Body or hand keypoint data.
....

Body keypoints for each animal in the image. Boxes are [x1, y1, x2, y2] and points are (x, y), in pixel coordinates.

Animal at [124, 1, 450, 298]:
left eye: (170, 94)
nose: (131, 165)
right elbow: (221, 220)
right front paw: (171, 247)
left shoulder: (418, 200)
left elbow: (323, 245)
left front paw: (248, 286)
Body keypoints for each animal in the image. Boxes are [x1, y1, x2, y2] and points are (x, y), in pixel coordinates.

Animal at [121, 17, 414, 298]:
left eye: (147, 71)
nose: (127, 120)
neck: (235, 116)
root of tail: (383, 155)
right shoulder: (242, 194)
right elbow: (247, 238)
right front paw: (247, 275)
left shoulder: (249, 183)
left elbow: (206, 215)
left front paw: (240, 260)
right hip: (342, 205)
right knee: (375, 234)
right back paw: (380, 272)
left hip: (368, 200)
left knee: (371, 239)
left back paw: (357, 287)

....

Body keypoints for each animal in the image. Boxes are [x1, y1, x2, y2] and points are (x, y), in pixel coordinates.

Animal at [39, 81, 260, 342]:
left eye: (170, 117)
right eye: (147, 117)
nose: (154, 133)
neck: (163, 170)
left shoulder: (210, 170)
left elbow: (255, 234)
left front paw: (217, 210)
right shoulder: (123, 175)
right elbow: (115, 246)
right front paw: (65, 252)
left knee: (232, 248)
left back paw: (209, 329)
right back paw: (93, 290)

....

Exercise brief.
The lines above that hold "back" are the result; show every one of them.

Reply to the exercise.
right back paw: (380, 272)
left back paw: (357, 287)
left back paw: (209, 329)
right back paw: (93, 290)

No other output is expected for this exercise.